= Certified in Financial Forensics =

Certified in Financial Forensics (CFF) is a specialty credential in financial forensics issued in the United States by the American Institute of Certified Public Accountants (AICPA). In Canada, the CFF credential is granted by the Chartered Professional Accountants of Canada (CPA Canada).

==History==
The CFF credential was established in 2008 to designate expertise in forensic accounting. The program objectives included enhancing the quality of forensic services and increasing public awareness of the CFF designation.

==Knowledge==
To obtain the credential an individual needs to complete both fundamental and specialized knowledge training.

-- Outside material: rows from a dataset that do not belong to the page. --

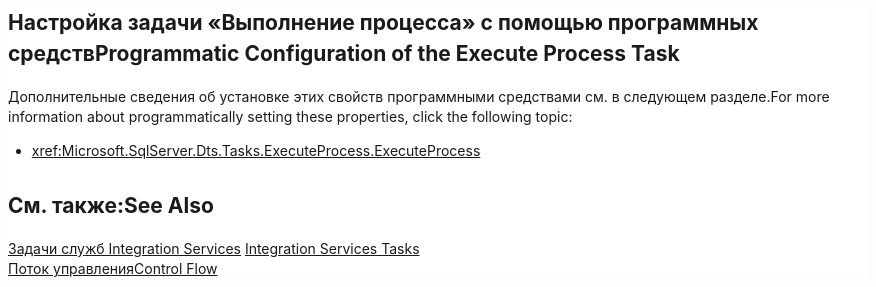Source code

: ## <a name="programmatic-configuration-of-the-execute-process-task"></a><span data-ttu-id="ea830-150">Настройка задачи «Выполнение процесса» с помощью программных средств</span><span class="sxs-lookup"><span data-stu-id="ea830-150">Programmatic Configuration of the Execute Process Task</span></span>  
 <span data-ttu-id="ea830-151">Дополнительные сведения об установке этих свойств программными средствами см. в следующем разделе.</span><span class="sxs-lookup"><span data-stu-id="ea830-151">For more information about programmatically setting these properties, click the following topic:</span></span>  
  
-   <xref:Microsoft.SqlServer.Dts.Tasks.ExecuteProcess.ExecuteProcess>  
  
## <a name="see-also"></a><span data-ttu-id="ea830-152">См. также:</span><span class="sxs-lookup"><span data-stu-id="ea830-152">See Also</span></span>  
 <span data-ttu-id="ea830-153">[Задачи служб Integration Services](integration-services-tasks.md) </span><span class="sxs-lookup"><span data-stu-id="ea830-153">[Integration Services Tasks](integration-services-tasks.md) </span></span>  
 [<span data-ttu-id="ea830-154">Поток управления</span><span class="sxs-lookup"><span data-stu-id="ea830-154">Control Flow</span></span>](control-flow.md)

- The fundamental knowledge includes, Laws, Courts and Dispute Resolution, Planning and Preparation, Information Gathering and Preserving, Discovery, and Reporting, Experts and Testimony.

- The specialized, includes Bankruptcy, insolvency and reorganization, Valuation, Economic damage calculations, Family Law, Financial Statement Misrepresentations, Fraud prevention, detection and response, and Computer forensic analysis which includes Data integrity - Data imaging, Data recovery, and Cyber crime.

==Eligibility==
To obtain the CFF credential, the applicant must:

- Hold a Certified Public Accountant (CPA) license;
- Pass the CFF examination;
- Demonstrate in excess of 1,000 hours of experience doing forensic accounting work;
- Complete 75 hours of continuing professional education (CPE) related to forensic accounting.

After obtaining the CFF credential, the CPA must continue to earn at least 20 hours of financial forensics-related CPE per year to maintain the CFF credential.